What’s just Alaska, you ask? Why just a little casual racism and sexism from your Republican Vice Presidential nominee, that’s all:

“So Sambo beat the bitch!”

This is how Republican Vice Presidential nominee Sarah Palin described Barack Obama’s win over Hillary Clinton to political colleagues in a restaurant a few days after Obama locked up the Democratic Party presidential nomination.

According to Lucille, the waitress serving her table at the time and who asked that her last name not be used, Gov. Palin was eating lunch with five or six people when the subject of the Democrat’s primary battle came up. The governor, seemingly not caring that people at nearby tables would likely hear her, uttered the slur and then laughed loudly as her meal mates joined in appreciatively.

“It was kind of disgusting,” Lucille, who is part Aboriginal, said in a phone interview after admitting that she is frightened of being discovered telling folks in the “lower 48” about life near the North Pole.

Then, almost with a sigh, she added, “But that’s just Alaska.”

Unfortunately, it may not be just Alaska or even Sarah Palin and her “friends” on the Christian Nationalist/Neo-Confederacy side of the political spectrum who share these crude racist sentiments regarding Barack Obama (h/t the field negro):

Let us swing the door ajar and invite the elephant into the room. One big reason Barack Obama is locked in a tight race, rather than easily outdistancing his opponent, is because he is black.

That factor is rarely discussed in polite political conversation. People tend to dance around it, talking instead about Obama’s perceived inexperience, or his youth, or his perceived airs, or his liberal voting record. And racist sentiment rarely shows up in the polls, because a lot of people don’t want to share their baser instincts with the pollsters; they’ll save that instead for the privacy of the voting booth.

But the incremental evidence – anecdotal and even statistical – has become impossible to ignore.

Union organizers in the key state of Michigan complain in the press that, as one puts it, “we’re all struggling to some extent with the problem of white workers who will not vote for Obama because of his color.” An aging mine electrician from Kentucky is quoted as saying, “I won’t vote for a colored man. He’ll put too many coloreds in jobs.” An elderly woman in a New Jersey hair salon is overheard complaining about Barack and Michelle Obama the other day, about how blacks supposedly have larger bones than whites, and about how she’s fleeing America if Obama wins. […]

… Case in point, Pennsylvania. On the day of the Democratic presidential primary, 12 percent of the white Democratic voters told the exit pollsters that race mattered in their choice of candidate; of those whites, 76 percent chose Hillary Rodham Clinton over Obama. The same pattern surfaced in other states, including the key autumn state of Ohio.

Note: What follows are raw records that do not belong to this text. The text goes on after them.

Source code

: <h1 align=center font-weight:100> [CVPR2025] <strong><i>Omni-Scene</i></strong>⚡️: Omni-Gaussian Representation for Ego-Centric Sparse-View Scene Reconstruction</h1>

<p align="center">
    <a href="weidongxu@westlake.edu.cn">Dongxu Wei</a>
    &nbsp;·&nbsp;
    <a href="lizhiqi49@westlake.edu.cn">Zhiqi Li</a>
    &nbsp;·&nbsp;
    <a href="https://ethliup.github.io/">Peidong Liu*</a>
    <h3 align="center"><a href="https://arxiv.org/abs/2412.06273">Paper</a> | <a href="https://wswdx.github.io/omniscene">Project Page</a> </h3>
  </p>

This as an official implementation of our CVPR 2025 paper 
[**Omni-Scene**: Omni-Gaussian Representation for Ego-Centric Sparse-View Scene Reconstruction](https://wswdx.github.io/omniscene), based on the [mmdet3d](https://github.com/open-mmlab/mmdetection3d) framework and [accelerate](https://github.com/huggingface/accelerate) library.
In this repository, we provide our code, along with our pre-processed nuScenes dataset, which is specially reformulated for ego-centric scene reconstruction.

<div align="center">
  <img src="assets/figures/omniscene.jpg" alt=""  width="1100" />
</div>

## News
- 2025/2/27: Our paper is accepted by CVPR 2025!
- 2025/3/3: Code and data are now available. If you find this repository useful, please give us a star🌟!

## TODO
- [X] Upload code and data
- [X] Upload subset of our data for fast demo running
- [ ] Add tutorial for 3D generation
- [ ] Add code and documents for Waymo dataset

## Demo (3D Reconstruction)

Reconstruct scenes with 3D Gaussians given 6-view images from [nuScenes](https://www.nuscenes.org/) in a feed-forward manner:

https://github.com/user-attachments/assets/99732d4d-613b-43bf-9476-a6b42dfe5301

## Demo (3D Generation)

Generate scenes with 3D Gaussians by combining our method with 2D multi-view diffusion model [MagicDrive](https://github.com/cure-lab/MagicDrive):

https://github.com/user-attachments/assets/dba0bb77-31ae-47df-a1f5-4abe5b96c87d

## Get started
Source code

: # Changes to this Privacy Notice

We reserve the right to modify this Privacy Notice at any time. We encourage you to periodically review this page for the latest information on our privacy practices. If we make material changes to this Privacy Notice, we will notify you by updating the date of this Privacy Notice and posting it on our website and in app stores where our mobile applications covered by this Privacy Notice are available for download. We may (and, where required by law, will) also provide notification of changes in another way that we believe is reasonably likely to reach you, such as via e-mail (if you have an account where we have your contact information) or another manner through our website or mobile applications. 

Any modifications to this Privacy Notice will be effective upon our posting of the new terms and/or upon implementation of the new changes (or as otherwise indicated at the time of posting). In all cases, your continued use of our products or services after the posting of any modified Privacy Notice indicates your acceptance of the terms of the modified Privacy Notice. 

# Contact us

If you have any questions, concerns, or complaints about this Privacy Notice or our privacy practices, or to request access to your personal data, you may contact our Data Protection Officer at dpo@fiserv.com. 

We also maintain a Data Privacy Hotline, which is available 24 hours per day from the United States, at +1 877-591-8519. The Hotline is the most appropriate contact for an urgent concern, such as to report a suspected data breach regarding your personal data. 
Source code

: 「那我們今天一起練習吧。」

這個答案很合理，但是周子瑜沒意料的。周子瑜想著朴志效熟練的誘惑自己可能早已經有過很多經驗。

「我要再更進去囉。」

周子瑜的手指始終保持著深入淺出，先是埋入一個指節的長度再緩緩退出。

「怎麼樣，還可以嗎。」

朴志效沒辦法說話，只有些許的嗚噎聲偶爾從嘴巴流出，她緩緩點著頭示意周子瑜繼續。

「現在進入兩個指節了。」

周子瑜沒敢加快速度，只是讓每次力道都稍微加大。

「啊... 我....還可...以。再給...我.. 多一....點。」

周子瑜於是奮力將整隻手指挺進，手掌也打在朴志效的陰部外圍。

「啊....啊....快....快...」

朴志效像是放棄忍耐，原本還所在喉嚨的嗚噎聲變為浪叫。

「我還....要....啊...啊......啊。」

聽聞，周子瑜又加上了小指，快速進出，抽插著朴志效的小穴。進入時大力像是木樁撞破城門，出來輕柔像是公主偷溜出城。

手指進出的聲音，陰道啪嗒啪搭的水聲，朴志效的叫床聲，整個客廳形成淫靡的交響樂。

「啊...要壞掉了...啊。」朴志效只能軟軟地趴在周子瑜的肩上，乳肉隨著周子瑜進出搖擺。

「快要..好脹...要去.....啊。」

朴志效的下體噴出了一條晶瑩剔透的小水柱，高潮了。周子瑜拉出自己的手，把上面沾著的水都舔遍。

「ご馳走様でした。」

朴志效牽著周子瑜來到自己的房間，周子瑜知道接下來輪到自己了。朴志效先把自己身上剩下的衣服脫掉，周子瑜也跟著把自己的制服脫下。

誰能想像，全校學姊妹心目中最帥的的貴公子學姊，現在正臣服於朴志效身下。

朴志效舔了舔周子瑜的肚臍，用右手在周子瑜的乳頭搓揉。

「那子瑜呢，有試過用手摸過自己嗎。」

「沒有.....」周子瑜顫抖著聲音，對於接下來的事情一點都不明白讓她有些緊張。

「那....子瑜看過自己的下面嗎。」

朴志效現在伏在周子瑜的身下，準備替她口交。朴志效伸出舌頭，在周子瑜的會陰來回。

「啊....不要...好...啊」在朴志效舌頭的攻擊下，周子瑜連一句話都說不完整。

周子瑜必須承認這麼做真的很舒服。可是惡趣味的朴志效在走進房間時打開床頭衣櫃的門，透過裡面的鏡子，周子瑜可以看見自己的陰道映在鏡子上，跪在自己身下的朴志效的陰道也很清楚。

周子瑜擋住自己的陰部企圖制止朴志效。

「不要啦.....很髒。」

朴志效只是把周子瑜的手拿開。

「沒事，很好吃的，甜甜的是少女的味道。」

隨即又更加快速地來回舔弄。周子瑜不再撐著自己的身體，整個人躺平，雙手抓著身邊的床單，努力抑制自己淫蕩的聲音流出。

This is worth pondering a moment longer. If 12 percent of Democratic voters are willing to tell exit pollsters, eye to eye, that race was an important factor, to Obama’s detriment, isn’t it fair to assume that the real percentage (including those who kept their sentiments private) was actually higher? And what might this portend for the general election, when the white electorate will be broader, and hence significantly less liberal, than in Democratic contests?

. . . Last June, the Washington Post-ABC News poll devised a “racial sensitivity index,” based on a series of nuanced questions that were designed to measure the varying levels of racial prejudice in the white electorate. The pollsters came up with three categories, ranging from most to least enlightened. The key finding: Whites in the least-enlightened category – roughly 30 percent of the white electorate – favored John McCain over Obama by a ratio of 2-1.

So what is the true power of Sarah Palin’s and McCain’s appeal? Why are they doing better than expected in the polls despite 8 years of Republican corruption, incompetence, lies and failures? I hate to say this of my fellow white Americans, but one very important factor appears to be a quality he possesses which many of them consider immutable, and a deal breaker when it comes to voting for Obama: the color of his skin. Hopefully in the debates this Fall Obama can do well enough to convince some of my fellow whites who are on the fence that the content of his character matters more than their stereotypical view of “his kind.” If not this will be a long and ugly campaign that will remain close enough for the GOP to steal once more through the use of their vaunted “purge the voters who don’t look pale enough” campaigns which have been so effective in 2000 and 2004.

If not, we may hear more stories about Republicans gloating about how they beat “Sambo” this November.